In Bengali cuisine, kumro phool, or pumpkin flowers, are treated as a seasonal delicacy. These delicate yellow blooms are lightly dipped in rice flour or besan batter and shallow-fried to make crisp fritters. Light and crunchy, they are often part of a traditional Bengali thali or served with plain rice. The flowers offer a unique texture and are packed with antioxidants.

Gobi Musallam Pakora, Uttar Pradesh

Cauliflower gets a bold makeover in Uttar Pradesh with gobi musallam pakora. Whole florets are marinated in a spiced yogurt mix before being coated in gram flour and deep-fried. This process results in a soft center and a crispy outer layer. The pakoras are rich in flavor and often served with mint chutney or tomato ketchup.

Kekda Bhaji, Maharashtra

Known for its unusual shape, kekda bhaji is often called spider pakora because of the way thin onion slices spread out in hot oil. Made with a mixture of onions, chillies, coriander, and gram flour, this pakora is known for its crisp texture and fiery flavor. It’s a favorite during the rains, often served with spicy garlic chutney or green thecha.

Moringa Leaf Pakora, Tamil Nadu

In Tamil Nadu, drumstick or moringa leaves are turned into delicious, crispy pakoras. Mixed with rice flour and spices, the batter is thin, making the fritters crackly once fried. Slightly bitter in taste, moringa leaves are full of nutrients and known for their health benefits.

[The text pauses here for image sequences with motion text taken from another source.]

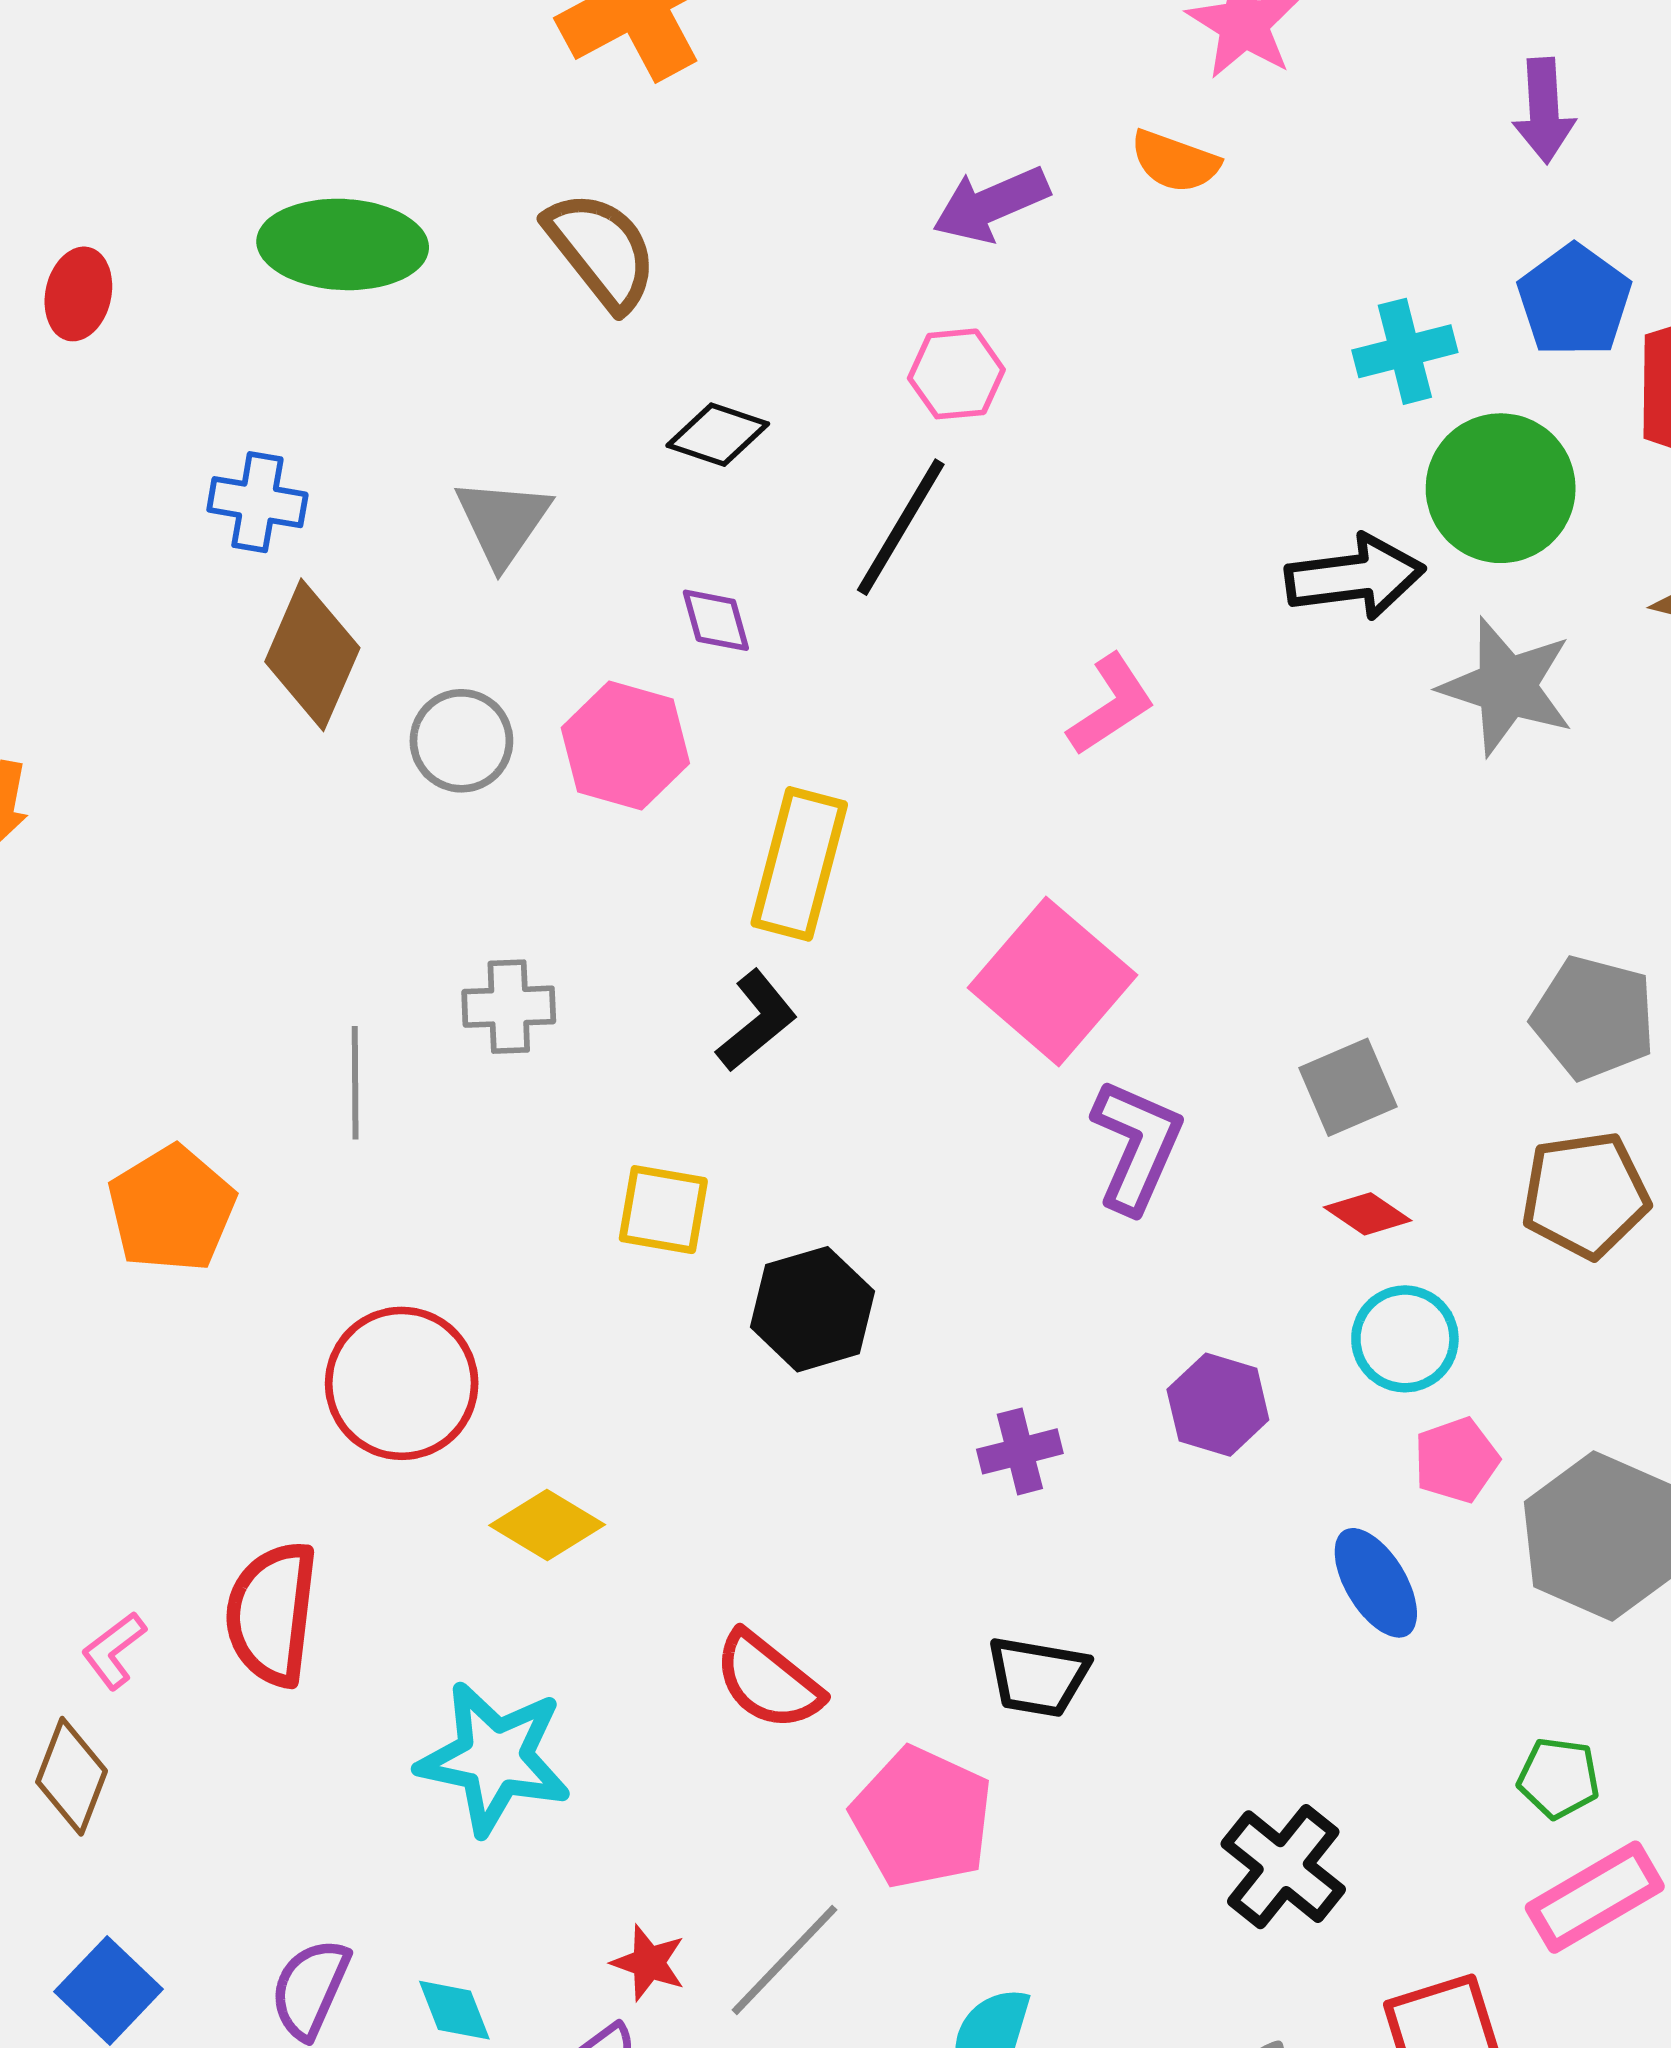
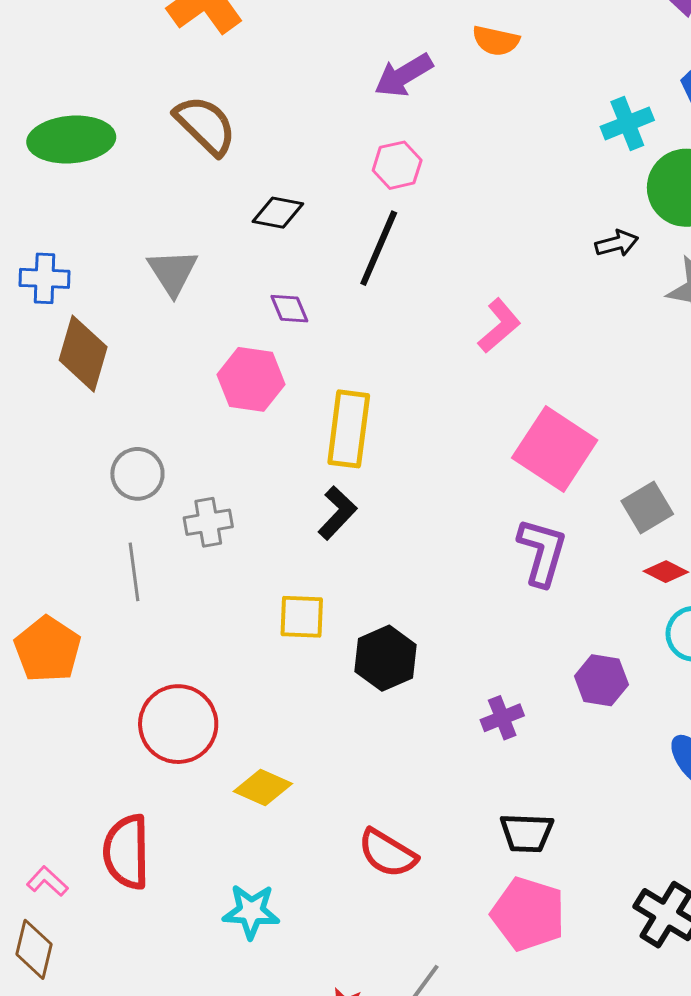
black arrow: (1355, 577) -> (617, 243), size x0.6
gray circle: (461, 741) -> (137, 474), moved
pink square: (1052, 981) -> (555, 449), moved
pink L-shape: (114, 1650) -> (47, 881), turned 87
cyan star: (494, 1758) -> (251, 911), size x0.7
pink pentagon: (922, 1818) -> (528, 914), moved

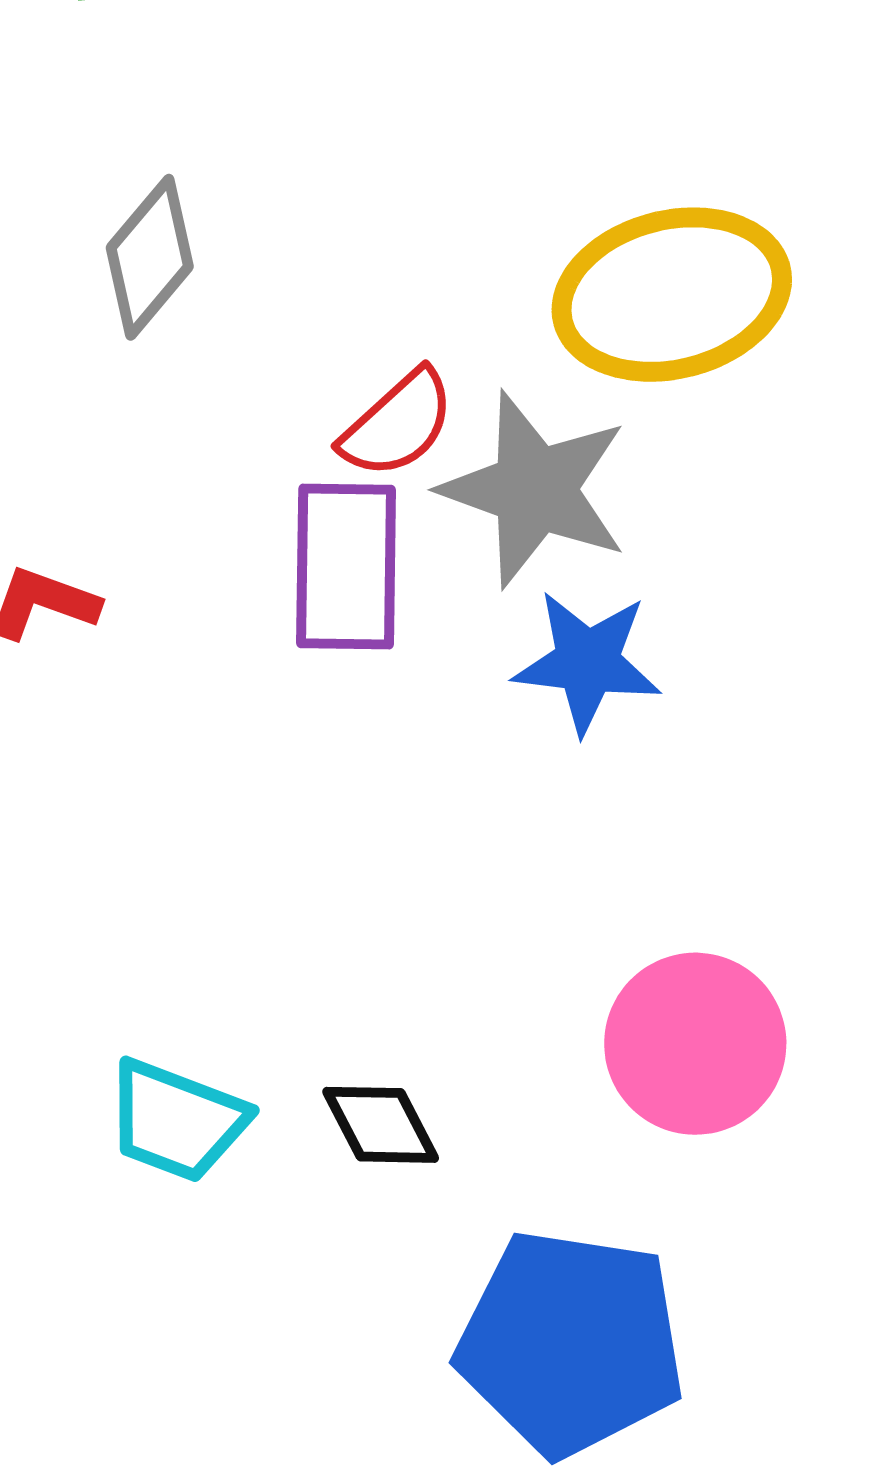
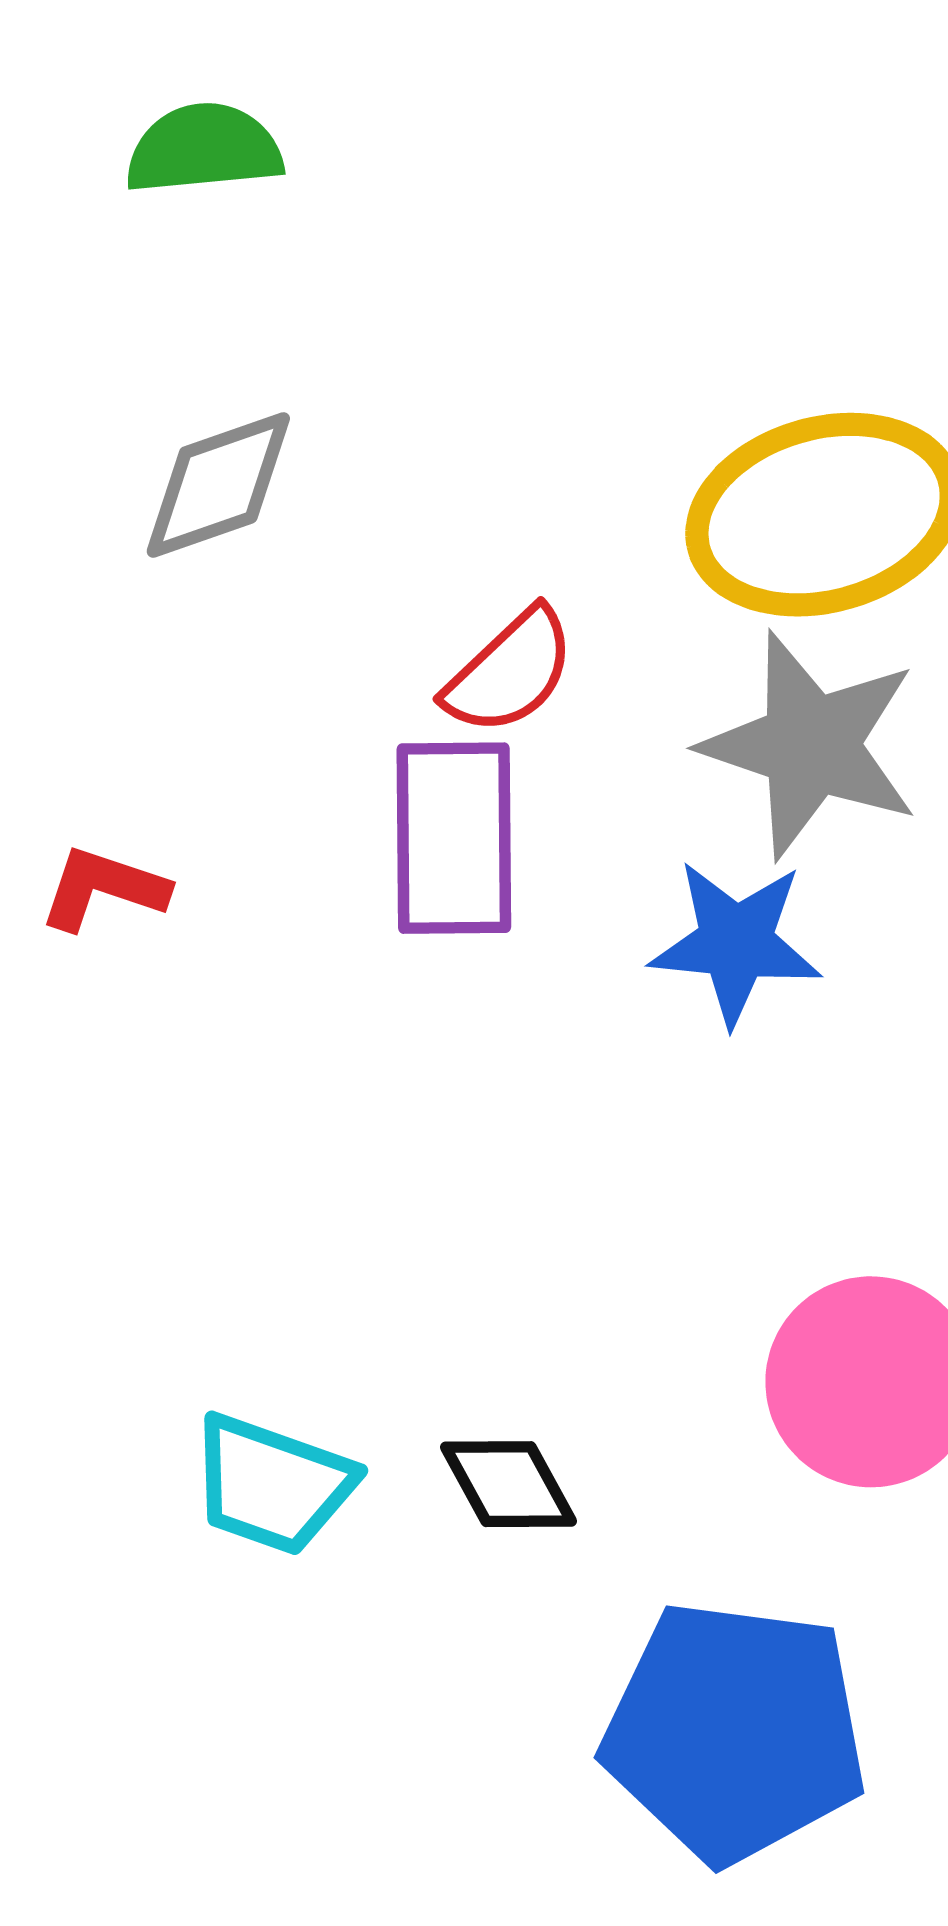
gray diamond: (150, 257) -> (218, 485), turned 32
gray star: (535, 489) -> (810, 745), moved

These pakoras are light, crunchy, and perfect with filter coffee on a rainy day.

Neerphanas Bhaji, Goa

Also enjoyed in parts of coastal Karnataka, neerphanas, or breadfruit pakoras, are a rainy season delight. Sliced breadfruit is marinated with spices and dipped in a thick gram flour-rice flour batter before frying. The result is a soft and creamy interior with a crisp outer shell. Breadfruit has a unique taste and absorbs flavor well, making it a great choice for deep-frying.